Wednesday 20 May 2009

Shouting from Copenhagen

At the new Absinthe blog, U.S. expat writer and translator Thomas E. Kennedy contributes another of his Shouts from Copenhagen:
Here I can gaze across to a first floor apartment occupied more than 150 years ago by the father of existentialism Søren Kierkegaard, across from that The White Lamb serving house, shelled by the British in 1807, under orders of the Duke of Wellington, the year it opened. Now, 202 years later, Wellington is dust in his grave and The White Lamb continues to serve golden pints.

2 comments:

Harry said...

For a comprehensive account of the shelling of Copenhagen in 1807, see Thomas Munch-Petersen "Defying Napoleon: How Britain Bombarded Copenhagen and Seized the Danish Fleet in 1807" (Sutton Publishing, 2007).

Some of the fishermen from my native village in Fife were called up as naval reservists for that action in 1807, as recorded by our local parish historian.
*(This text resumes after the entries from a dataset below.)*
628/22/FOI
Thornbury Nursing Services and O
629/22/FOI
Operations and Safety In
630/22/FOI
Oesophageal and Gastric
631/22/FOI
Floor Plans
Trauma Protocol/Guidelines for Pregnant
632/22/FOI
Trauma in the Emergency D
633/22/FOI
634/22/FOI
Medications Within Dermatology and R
The bombardment of Copenhagen divided opinion in the House of Commons and the country at large, with the Radicals - forerunners, I suppose, of the (old!) Labour party and the Liberals combined - calling it an act of blackguardism, and the Tories hailing it as another victory for British arms.

It was a pre-emptive strike - there were fears that Denmark, then neutral, was about to declare for Napoleon, so we went over there and took out their fleet and bombarded their capital to make them think again.

Harry

David McDuff said...

On the other hand, of course, Denmark has Britain to thank for liberating it from the German forces in May 1945.